Mother Nature has new canvas to play with and yesterday I was fortunate to be there to get a sense of what she has to show me in the coming months... if only I'm willing and able to venture out and see.

Monday, September 16, 2013


This is the time of the year when I can’t help but think about Lenny, the simple-minded character in Steinbeck’s novel “Of Mice and Men,” and how Lenny had an agrarian dream to  “live off the fat of the land.”

Everywhere I look, the soil around me is offering foods that Leah and I can eat, if only we reach up and pick apples off trees or stoop down and gather beans from the garden or forage mushrooms from a forest floor. We gratefully oblige, bringing what the land has produced into the house and Leah dries or cans or freezes the bounty.

Truth be told, I spend almost as much time playing with my camera and trying to record the beauty of the food as I do helping with the harvest.

Friday, September 6, 2013

Crossing Paths

Many of the friends I hike with these days were colleagues during the 18 years I worked as a photographer at Seattle’s morning newspaper -- reporters and editors for whom journalism was a calling, not merely a job.  My friends really know the state of Washington and the Pacific Northwest, and, as we drive toward trailheads for treks in wild places, the conversation is often about politics, or land use issues, or the environment.

Last Friday my friend Neil and I decided to hike the Pasayten Wilderness and we piled boots and packs into Neil’s Subaru and he pointed the car toward north central Washington.  The roadtrip part of our day took us along the North Cascades Highway, even casual glances out the car windows treating us to some of the most stunning roadtrip scenery in America.  Neil was a longtime political reporter, is smart as a whip, and, as he drove,  we talked about politicians and governmental policy, both at home and in that far-off place some here refer to as “The Other Washington.”

That’s when we came upon the fellow you see in the photograph above, walking along a fairly secluded stretch of road, carrying a “peace” sign. “What’s up with this?” I wondered, because, though the setting might not quite have been the Middle of Nowhere, it was certainly in that neighborhood. I guess I was in a journalistic frame of mind -- as opposed to the Wilderness Hobo frame of mind I’d get into later in the day -- and I asked Neil to pull over.

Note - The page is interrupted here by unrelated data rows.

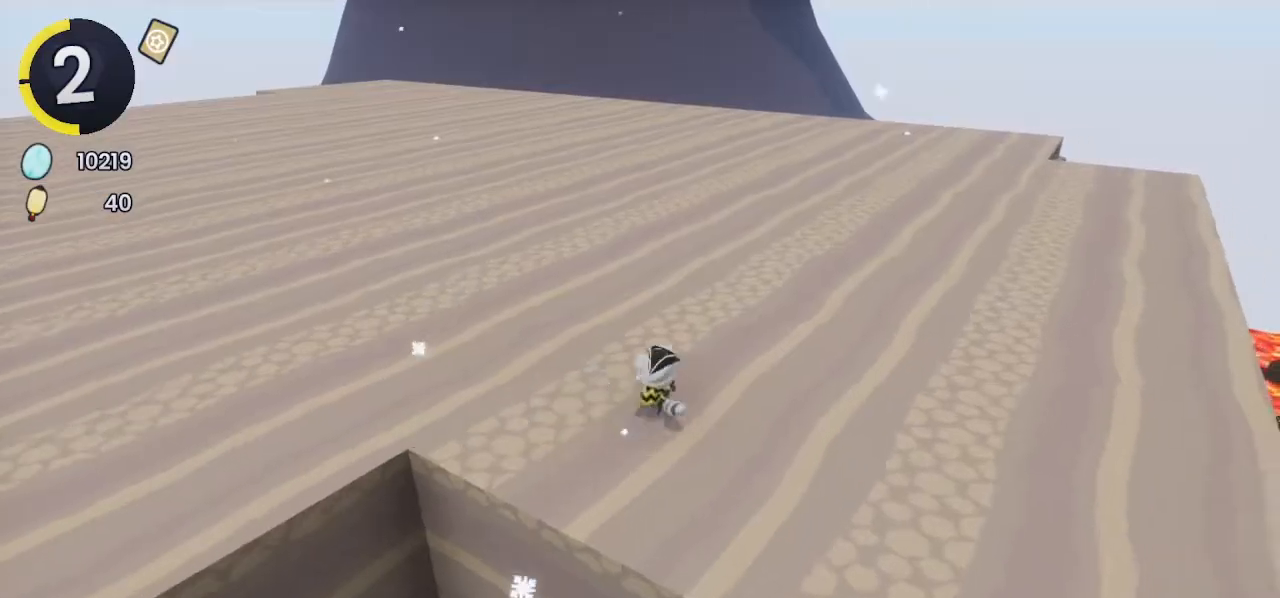
{"buttons": [], "left_stick": "down-right", "right_stick": "center", "events": [[267, "left_stick", "down-left"], [400, "left_stick", "down-right"]]}
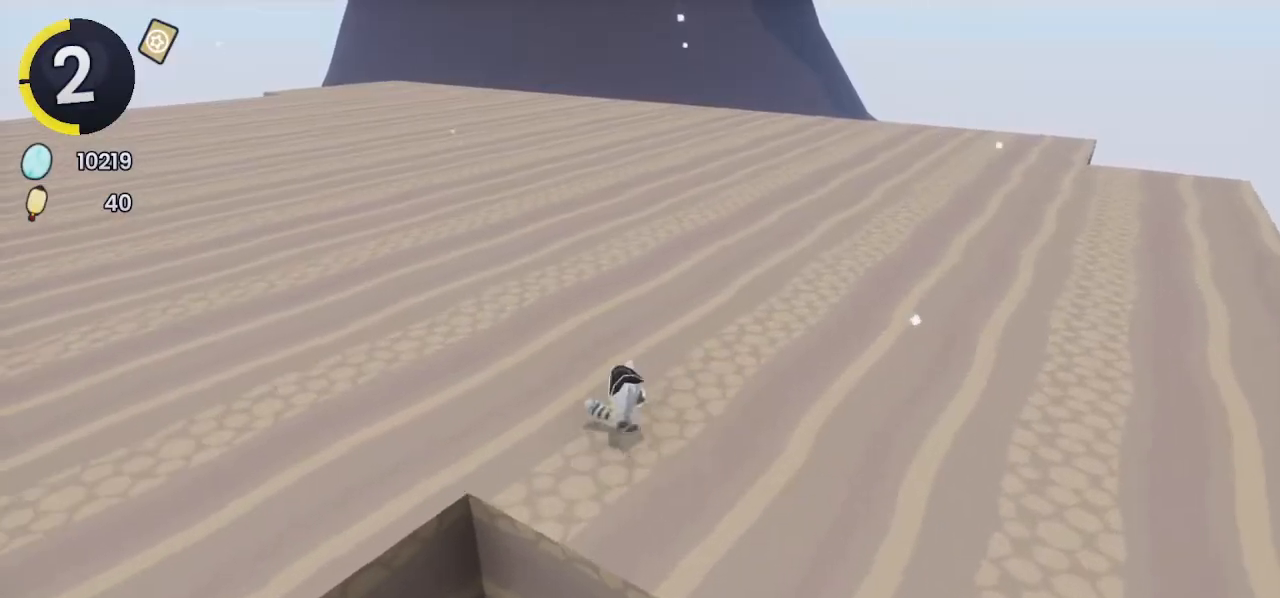
{"buttons": [], "left_stick": "center", "right_stick": "center", "events": [[67, "left_stick", "up-right"], [233, "right_stick", "up-left"], [267, "left_stick", "center"], [367, "right_stick", "center"]]}
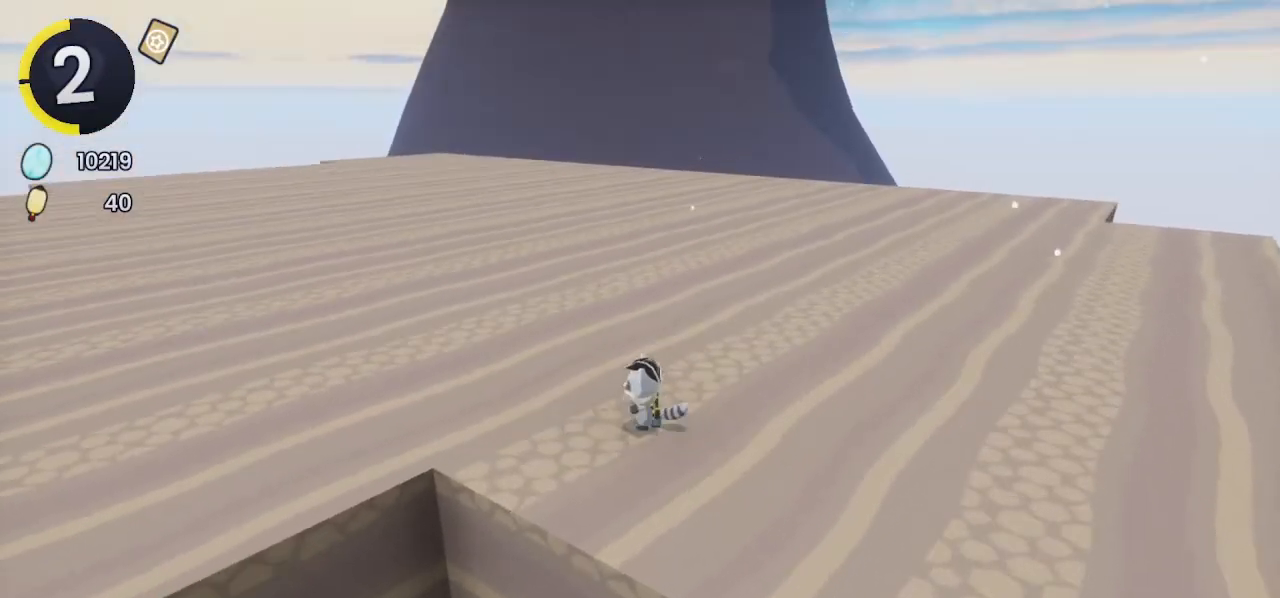
{"buttons": [], "left_stick": "center", "right_stick": "center", "events": [[300, "DPAD_LEFT", "down"], [367, "DPAD_LEFT", "up"]]}
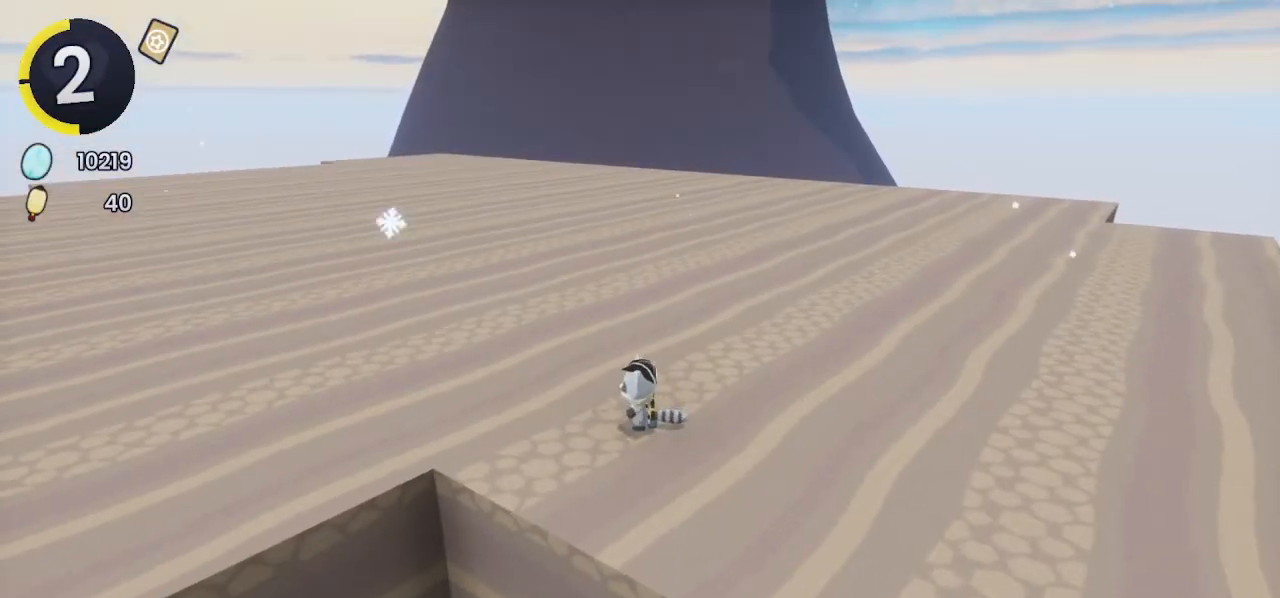
{"buttons": [], "left_stick": "center", "right_stick": "center", "events": [[67, "right_stick", "down-left"], [167, "DPAD_UP", "down"], [167, "right_stick", "center"], [267, "DPAD_UP", "up"], [367, "DPAD_UP", "down"], [433, "DPAD_UP", "up"]]}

I chatted with the fellow for a bit and I learned he was hiking toward a small town where he planned to catch a bus to travel to the county’s courthouse and there he would stand with his sign.  I told the fellow that it was ironic that Neil and I should encounter him when we did...that we'd been talking in the car about Syria, and what, if anything,  the US and the world community might do. I asked the fellow if I could make a photograph of him and he said yes. We shook hands and parted, the man with the sign going one way down the road while Neil and I headed the other.

Tuesday, August 27, 2013

On Parade

My friends from the Seattle-area Tibetan community recently marched in Seattle’s huge,  annual celebration-of-summer, the Seafair Torchlight Parade.  It was a warm evening and the downtown city streets were lined with Seattleites in shorts, t-shirts, and flip-flops. The Tibetans, meanwhile, were dresed-to-the-nines in costuming they might wear for festive events in their homeland, a high, cold plateau surrounded by snowy mountains.

The Tibetans were wearing long sleeves that night and must have been roasting in their robe-like chubas. Some were wearing hats with fur trim.  Nevertheless, they enthusiastically pounded on drums, blew ceremonial horns,  and danced their way along the parade route, proud to share their culture with Seattle.

And though their volunteer photographer -- yours truly -- did not dance his way through downtown Seattle, I did walk, backwards, the entire 2-mile-long route in order to document the procession moving forward.

So that I’d fit in with the costuming of their group, my Tibetan friends gave me a Tibetan shirt to wear, but fortunately they didn’t ask that I wear a fur hat.